Protocol: ECOG – EA8184
Please Note: Below is partial eligibility, for full eligibility requirements, please contact Genesys Hurley Cancer Institute Research Department at (810) 762-8181, (810) 762-8079, and/or (810) 762-8038. Thank you!
Eligibility:
(Step 0: Screening):
1. Patient must be ≥ 21 years of age.
2. Patient must speak English or Spanish.
3. Patient must have biopsy-proven (consisting of ≥ 12 tissue cores) adenocarcinoma of the prostate with cancer present in at least one biopsy core in the most recent biopsy using mpMRI-Prostate or TP Biopsy or TRUS Biopsy.
4. Patient must be on active surveillance.
5. Patient’s baseline biopsy must have occurred at least 6 months but not more than 18 months prior to preregistration to Step 0. NOTE: Patient is to be scheduled for a follow-up prostate biopsy 6
months after the initiation of treatment on this study.
6. Patient must have a serum PSA < 10 ng/mL or PSAD <0.15 ng/mL/ g obtained within 30 days of preregistration.
7. Patient must have an ECOG performance status 0−1.
8. Patient must be willing to abstain from consumption of any supplements containing green tea catechins.
9. Patient must be willing to restrict tea consumption to less than three (3) servings of hot tea or three (3) servings of iced tea per week (serving size of 8 oz).

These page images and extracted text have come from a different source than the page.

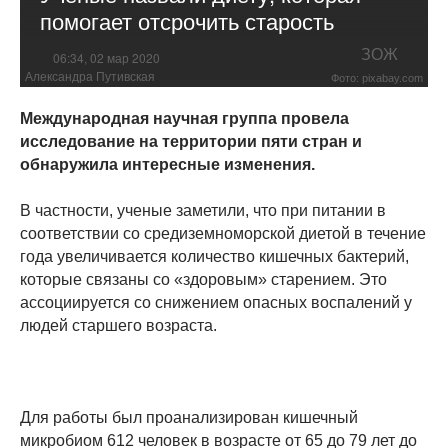
помогает отсрочить старость
ЗОЖ
06:34, 02 мар 2020
Александра Путивская
Фото: pixabay.com
Международная научная группа провела
исследование на территории пяти стран и
обнаружила интересные изменения.
В частности, ученые заметили, что при питании в
соответствии со средиземноморской диетой в течение
года увеличивается количество кишечных бактерий,
которые связаны со «здоровым» старением. Это
ассоциируется со снижением опасных воспалений у
людей старшего возраста.
Для работы был проанализирован кишечный
микробиом 612 человек в возрасте от 65 до 79 лет до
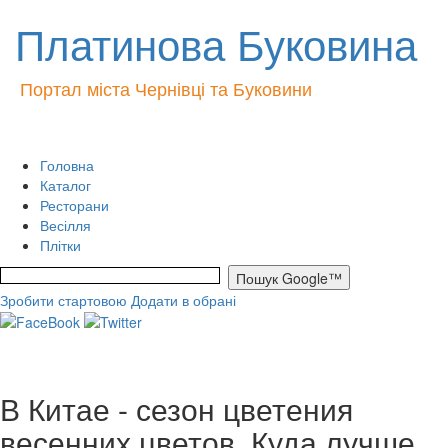
Платинова Буковина
Портал міста Чернівці та Буковини
Головна
Каталог
Ресторани
Весілля
Плітки
Зробити стартовою
Додати в обрані
В Китае - сезон цветения
весенних цветов. Куда лучше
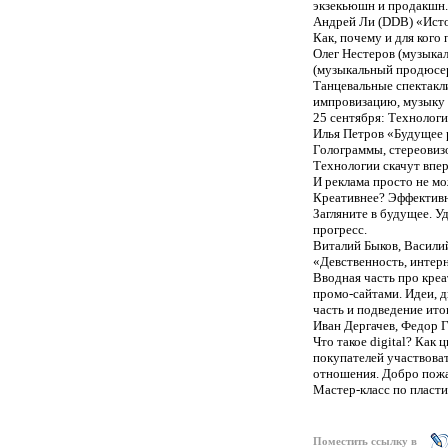
экзекьюшн и продакшн.
Андрей Ли (DDB) «Исто
Как, почему и для кого
Олег Нестеров (музык
(музыкальный продюсе
Танцевальные спектакл
импровизацию, музыку 
25 сентября: Технолог
Илья Петров «Будущее 
Голограммы, стереовиз
Технологии скачут впер
И реклама просто не мо
Креативнее? Эффективне
Загляните в будущее. У
прогресс.
Виталий Быков, Василий
«Девственность, интер
Вводная часть про кре
промо-сайтами. Идеи, д
часть и подведение ито
Иван Дергачев, Федор Г
Что такое digital? Как
покупателей участвова
отношения. Добро пожа
Мастер-класс по пласт
Поместить ссылку в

10. Patient must be willing to discontinue current vitamin/mineral supplement use if it contains green tea products and use one provided by study.
11. Patient must be willing to take study agent or placebo at the dose specified with meals.
12. Patient must not have had prior treatment for prostate cancer, including focal therapy, with surgery, irradiation, local ablative (i.e., cryosurgery or high-intensity focused ultrasound), or androgendeprivation therapy.
13. Patient must not have prostate cancer with distant metastases.
14. Patient must not have undergone treatment of hormone therapy, immunotherapy, chemotherapy and/or radiation for any malignancies within the past 2 years. Patients with a prior or concurrent malignancy whose natural history or treatment does not have the potential to interfere with the safety or efficacy assessment of the investigational regimen are eligible for this trial.
(Step 1):
- Patient must have Gleason Score (3+3) or predominant Gleason pattern 3 (3+4), ≤ 33% of biopsy cores, and ≤ 50% involvement of any biopsy core confirmed via central review.
- Patient must have % Ki-67 Expression of 3% or more in at least 1 core positive for tumor confirmed via central review.